(TASK TO COMPLETE): Please copy the home owner post from "Our furnace was" to "heat in the house.", swapping every "furnace" for "heater".
======== PAGE TEXT ========
05 December 2005

So this home owner thing..

.. yeah. This weekend I had the first of what will undoubtedly be many "not liking this whole home owner thing" moments.

Our furnace was broken. Not majorly, but enough. What's worse, we're pretty sure it's been broken all along, but we didn't notice it until it got *really* cold out. See, we have a forced-air furnace with old duct work and really big vents in most of the rooms in the house. And it's been a fairly mild winter so far, so the outside temperatures have been above freezing more often than not. And so long as the outside temps were above freezing, the heat in the house was about where we wanted it (67 degrees in the day when we're gone and at night when we're sleeping; 70 when we're home). We commented a couple times on how quiet our furnace appeared to be, but didn't dig into that thought deeper because there didn't seem to be an apparent problem with the heat in the house.
======== DATA UNDER STUDY ========
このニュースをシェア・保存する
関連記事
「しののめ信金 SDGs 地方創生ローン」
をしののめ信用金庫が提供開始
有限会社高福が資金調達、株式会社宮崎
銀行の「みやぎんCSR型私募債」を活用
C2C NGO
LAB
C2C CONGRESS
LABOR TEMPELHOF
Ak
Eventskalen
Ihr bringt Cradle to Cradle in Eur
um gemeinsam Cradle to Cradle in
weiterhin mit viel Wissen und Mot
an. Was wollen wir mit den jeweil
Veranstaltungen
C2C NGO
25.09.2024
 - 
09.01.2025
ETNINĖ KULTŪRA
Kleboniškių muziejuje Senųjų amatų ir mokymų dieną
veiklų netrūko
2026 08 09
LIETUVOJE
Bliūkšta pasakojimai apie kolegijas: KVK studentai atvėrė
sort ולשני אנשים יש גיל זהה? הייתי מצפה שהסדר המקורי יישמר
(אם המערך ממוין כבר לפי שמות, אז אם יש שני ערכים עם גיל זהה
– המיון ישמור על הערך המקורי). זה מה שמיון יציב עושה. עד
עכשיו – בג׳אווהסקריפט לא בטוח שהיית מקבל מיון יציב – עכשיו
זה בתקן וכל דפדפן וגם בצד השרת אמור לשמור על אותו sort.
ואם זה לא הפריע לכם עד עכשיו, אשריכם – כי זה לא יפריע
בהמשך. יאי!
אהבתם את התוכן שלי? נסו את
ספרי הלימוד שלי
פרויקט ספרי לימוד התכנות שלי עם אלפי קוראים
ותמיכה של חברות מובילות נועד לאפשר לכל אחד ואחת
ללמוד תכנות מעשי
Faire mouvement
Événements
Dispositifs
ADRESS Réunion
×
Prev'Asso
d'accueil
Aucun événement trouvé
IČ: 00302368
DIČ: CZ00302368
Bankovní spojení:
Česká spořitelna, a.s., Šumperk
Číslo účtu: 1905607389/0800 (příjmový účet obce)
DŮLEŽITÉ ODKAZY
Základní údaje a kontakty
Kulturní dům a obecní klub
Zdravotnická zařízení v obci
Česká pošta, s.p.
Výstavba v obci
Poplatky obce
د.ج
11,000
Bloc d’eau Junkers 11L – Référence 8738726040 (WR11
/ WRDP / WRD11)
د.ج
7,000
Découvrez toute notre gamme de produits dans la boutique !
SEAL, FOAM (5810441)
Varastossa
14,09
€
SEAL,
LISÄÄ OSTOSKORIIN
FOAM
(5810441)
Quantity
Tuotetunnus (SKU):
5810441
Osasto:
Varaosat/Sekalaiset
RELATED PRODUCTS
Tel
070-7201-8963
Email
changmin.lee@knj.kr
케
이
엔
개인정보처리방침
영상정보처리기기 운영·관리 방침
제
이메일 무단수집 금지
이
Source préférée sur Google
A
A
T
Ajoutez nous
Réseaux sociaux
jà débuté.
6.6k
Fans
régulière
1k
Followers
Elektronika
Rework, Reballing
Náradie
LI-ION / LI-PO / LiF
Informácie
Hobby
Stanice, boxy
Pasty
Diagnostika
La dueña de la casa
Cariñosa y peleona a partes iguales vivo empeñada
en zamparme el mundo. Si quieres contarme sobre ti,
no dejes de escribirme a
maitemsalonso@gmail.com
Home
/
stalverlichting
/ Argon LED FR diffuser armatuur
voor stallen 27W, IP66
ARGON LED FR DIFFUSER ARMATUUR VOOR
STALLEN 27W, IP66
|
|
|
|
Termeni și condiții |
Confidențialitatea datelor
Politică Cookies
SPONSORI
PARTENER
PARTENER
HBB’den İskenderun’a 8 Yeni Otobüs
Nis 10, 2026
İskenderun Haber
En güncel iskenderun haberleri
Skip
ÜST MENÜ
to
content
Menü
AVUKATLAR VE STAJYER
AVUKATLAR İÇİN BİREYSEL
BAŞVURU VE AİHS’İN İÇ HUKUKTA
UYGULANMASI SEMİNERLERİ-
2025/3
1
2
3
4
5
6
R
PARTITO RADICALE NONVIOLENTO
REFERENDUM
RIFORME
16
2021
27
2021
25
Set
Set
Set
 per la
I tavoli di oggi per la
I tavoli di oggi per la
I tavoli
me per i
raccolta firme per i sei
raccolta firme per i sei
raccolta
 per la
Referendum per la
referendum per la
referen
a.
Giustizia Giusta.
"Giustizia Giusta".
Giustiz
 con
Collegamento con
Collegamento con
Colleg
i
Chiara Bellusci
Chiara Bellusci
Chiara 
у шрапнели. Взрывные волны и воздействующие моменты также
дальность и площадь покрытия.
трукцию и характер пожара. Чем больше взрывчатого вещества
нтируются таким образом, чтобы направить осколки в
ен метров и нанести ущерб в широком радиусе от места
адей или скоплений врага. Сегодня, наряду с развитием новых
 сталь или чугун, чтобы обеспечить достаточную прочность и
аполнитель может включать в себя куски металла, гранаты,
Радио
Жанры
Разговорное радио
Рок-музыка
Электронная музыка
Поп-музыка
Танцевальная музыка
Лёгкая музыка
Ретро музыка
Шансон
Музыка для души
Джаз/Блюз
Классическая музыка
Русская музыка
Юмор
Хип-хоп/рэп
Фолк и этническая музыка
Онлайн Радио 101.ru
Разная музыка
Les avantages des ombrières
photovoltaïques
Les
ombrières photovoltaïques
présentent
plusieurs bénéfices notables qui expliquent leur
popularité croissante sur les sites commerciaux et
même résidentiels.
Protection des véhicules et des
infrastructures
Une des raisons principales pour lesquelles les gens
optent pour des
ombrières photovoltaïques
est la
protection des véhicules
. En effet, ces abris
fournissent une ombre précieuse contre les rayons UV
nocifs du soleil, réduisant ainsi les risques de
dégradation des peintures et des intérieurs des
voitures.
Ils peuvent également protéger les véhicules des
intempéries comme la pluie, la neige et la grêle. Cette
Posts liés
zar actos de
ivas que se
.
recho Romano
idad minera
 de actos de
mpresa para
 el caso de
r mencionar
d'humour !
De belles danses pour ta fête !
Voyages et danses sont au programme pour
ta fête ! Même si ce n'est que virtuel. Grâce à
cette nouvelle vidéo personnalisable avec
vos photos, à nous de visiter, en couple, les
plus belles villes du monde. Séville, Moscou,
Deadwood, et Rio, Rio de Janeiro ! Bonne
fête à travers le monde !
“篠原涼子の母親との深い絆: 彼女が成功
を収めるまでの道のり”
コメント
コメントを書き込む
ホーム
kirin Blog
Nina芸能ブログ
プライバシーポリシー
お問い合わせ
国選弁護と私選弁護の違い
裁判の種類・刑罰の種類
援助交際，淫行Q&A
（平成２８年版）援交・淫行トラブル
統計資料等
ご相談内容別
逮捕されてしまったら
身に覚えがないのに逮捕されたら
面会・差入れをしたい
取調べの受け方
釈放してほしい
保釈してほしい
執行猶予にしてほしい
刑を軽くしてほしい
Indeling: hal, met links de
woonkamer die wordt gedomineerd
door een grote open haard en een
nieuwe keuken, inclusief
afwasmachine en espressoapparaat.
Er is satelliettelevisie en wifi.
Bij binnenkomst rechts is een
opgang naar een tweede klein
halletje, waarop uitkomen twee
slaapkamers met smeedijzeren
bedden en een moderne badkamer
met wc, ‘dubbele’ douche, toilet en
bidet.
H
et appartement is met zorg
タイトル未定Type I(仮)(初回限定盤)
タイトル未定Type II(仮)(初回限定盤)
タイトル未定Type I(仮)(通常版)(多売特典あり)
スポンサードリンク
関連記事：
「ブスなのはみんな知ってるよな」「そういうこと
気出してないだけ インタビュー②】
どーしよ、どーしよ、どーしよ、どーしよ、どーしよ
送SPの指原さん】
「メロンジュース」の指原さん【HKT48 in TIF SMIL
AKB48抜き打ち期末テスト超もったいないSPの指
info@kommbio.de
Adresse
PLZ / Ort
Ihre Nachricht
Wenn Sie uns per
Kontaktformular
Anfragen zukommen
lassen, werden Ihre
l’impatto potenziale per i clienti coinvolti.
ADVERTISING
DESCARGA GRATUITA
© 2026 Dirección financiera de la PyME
========
(ANSWER FOR THIS EXERCISE):
Our heater was broken. Not majorly, but enough. What's worse, we're pretty sure it's been broken all along, but we didn't notice it until it got *really* cold out. See, we have a forced-air heater with old duct work and really big vents in most of the rooms in the house. And it's been a fairly mild winter so far, so the outside temperatures have been above freezing more often than not. And so long as the outside temps were above freezing, the heat in the house was about where we wanted it (67 degrees in the day when we're gone and at night when we're sleeping; 70 when we're home). We commented a couple times on how quiet our heater appeared to be, but didn't dig into that thought deeper because there didn't seem to be an apparent problem with the heat in the house.